If Grace is Amazing…Why Do Christians Often Make it So Condemning?

If Grace is Amazing…Why Do Christians Often Make it So Condemning? February 5, 2016

I recently had a chance to interview Legendary singer B. J. Thomas (Raindrops Keep Falling on My Head; Hooked on a Feeling; Another Done Somebody Wrong Song; As Long as We’ve Got Each Other—the Theme from Growing Pains.) BJ and I have been friends since 1998. hammer-series-i-1526480

Back in the 1970’s BJ nearly died on a short flight between the Hawaiian Islands from a drug overdose. The doctors were able to revive him and when he came to a Catholic nurse was standing over him. He said to her, “This happens to me all the time. I don’t know why I’m still here.” To which she said, “God must still have something for you to do.”

Unbeknownst to BJ, his estranged wife, Gloria, had become a Christian. She asked BJ to come home. He met some of Gloria’s Christian friends who prayed with BJ after a long conversation about life and faith. The result: BJ had a life-changing encounter with the grace of Jesus.

Word Records heard about BJ’s new direction in life and signed him to record a Christian/Gospel album.

It was an immediate hit.

BJ continued to tour, now adding his new Gospel songs to his usual repertoire of his pop and country hits.

I remember the first BJ concert I attended in 1977. It was unlike any “Christian” concert I had ever seen. BJ had a definite professionalism about him gained from years of touring. He sang one hit song after another. In the middle of the show he told the story of his spiritual rebirth. Then he sang some of his new Gospel songs and concluded the show with more of his pop hits. I walked away not only amazed at BJ’s vocal talent but convinced that if ever the Contemporary Christian Music movement wanted to influence a “secular” audience, BJ was the guy to do it.

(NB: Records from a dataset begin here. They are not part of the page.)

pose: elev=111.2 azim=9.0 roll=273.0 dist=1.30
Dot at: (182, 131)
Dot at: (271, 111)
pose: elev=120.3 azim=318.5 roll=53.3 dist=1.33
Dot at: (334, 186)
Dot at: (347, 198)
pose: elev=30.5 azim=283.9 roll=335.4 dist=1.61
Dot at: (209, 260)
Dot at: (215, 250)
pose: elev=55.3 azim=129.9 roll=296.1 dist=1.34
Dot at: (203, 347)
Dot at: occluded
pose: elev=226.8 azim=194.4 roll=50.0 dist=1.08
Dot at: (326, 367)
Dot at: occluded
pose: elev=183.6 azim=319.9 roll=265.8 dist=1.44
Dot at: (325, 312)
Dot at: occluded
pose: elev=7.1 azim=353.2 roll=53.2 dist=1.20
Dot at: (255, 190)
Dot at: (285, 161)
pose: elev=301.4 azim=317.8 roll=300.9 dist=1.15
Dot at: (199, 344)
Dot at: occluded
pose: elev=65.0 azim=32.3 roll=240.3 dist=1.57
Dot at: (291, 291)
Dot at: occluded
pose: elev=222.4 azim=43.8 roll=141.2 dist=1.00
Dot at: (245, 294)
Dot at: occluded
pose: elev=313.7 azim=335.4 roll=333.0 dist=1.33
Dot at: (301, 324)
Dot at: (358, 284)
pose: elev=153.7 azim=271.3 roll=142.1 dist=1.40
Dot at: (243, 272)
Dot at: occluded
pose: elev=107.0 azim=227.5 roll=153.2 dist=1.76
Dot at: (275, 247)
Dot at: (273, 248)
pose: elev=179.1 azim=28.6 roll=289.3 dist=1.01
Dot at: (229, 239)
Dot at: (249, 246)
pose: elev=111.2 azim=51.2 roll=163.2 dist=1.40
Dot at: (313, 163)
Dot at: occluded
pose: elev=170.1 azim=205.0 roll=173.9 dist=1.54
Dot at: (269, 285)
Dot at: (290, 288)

He continued to release best-selling Christian albums and record pop hits as well, like Don’t Worry Baby. And he continued to do his usual show: pop hits, Gospel songs, country hits.

But something dark began to happen. I saw it at a concert in Minneapolis. Shortly into BJ’s concert someone from the audience yelled, Sing about Jeeeeeezus! Sing about Jeeeeeezus! BJ politely said he would be including some of his Gospel songs later in the show. Sometime later, at another concert in St. Paul, it happened again, but this time many more joined in to the point where BJ had to walk off the stage—only to come back a few moments later and apologize to us for walking off. He told me that in some concerts it got so bad that he had to end the concert less than halfway into the show.

BJ made no apologies for being what he described as an entertainer who is a Christian vs. a Christian entertainer. But for too many in his audiences, that wasn’t good enough. The amazing grace that changed BJ’s life, that he sang about in every show from Vegas Casinos to auditoriums, became a sledgehammer of condemnation in the hands of people who were supposedly conveyors of God’s amazing grace.

Eventually, after death threats against his life, Christian radio stations and bookstores dropping his music, and vicious letters to the editors of Christian music magazines condemning BJ, BJ moved on to country music. But he never stopped singing his Gospel songs…in spite of the hurt heaped on him by Christians.

As he said to me once, I can sing my Gospel songs to a secular audience and they appreciate them. But when I sing my secular songs to a Gospel audience, they climb the walls!

When I asked him if any of his Christian friends stood by him during those turbulent years he said…Man, not a one!

He’s come to peace with it now, all these years later. But the hurt remains.

Consider BJ’s story a parable of what happens far too often: people captured by the amazing grace of Jesus turning around and using that grace to confront, judge, condemn, and blister others. We often justify such behavior with our theologies of hell and eternal damnation.

But we couldn’t be further from the One who spent most of his time with sinners and wretches.

As BJ put it in one of his songs: I wonder why the pure in heart…they have to have a judgment day. I wonder what the Lord has made…that he plans to throw away.

Or as the Bible says it: For God did not send his son into the world to condemn the world, but that the world through him might be saved. (John 3:17)

I had a chance to see BJ in Vegas a few years ago. The place was packed with BJ fans. As always, BJ came out and sang one hit song after another. And as always, in the middle of his show, he sang some Gospel songs. When he got to Amazing Grace, something magical happened. As I looked around I saw men and women wiping tears from their eyes. Then I sat in amazement and listened as the entire Vegas showroom sang the first verse to Amazing Grace. It was as if church had broken out on the Vegas strip.

Amazing Grace happened! In a secular setting. With sinners and wretches and tax collectors. Just the way Jesus intends for it to happen.